Material for this task Block Start

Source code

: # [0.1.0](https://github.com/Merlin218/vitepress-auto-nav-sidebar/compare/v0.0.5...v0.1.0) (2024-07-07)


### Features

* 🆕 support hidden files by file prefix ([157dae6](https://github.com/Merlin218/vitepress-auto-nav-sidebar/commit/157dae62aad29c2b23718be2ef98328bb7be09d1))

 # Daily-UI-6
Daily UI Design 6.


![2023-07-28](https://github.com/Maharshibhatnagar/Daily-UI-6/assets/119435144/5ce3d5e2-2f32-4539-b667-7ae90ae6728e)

Material for this task Block End
Material for this task Block Start

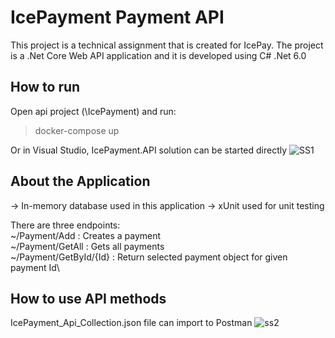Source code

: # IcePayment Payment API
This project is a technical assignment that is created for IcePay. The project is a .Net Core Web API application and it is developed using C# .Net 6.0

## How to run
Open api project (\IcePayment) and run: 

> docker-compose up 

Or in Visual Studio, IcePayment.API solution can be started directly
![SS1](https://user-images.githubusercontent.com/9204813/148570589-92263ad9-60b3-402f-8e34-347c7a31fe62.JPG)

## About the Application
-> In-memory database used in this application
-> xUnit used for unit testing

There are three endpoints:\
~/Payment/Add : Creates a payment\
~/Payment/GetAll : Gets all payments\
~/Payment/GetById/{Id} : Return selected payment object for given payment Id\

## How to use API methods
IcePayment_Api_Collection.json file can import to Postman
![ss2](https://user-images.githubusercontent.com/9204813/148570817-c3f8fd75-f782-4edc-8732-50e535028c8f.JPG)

Material for this task Block End

* **How to complete this task**
Scan the entries above for the word "project" and collect each line holding it.

* **Your solution**
This project is a technical assignment that is created for IcePay. The project is a .Net Core Web API application and it is developed using C# .Net 6.0
Open api project (\IcePayment) and run: 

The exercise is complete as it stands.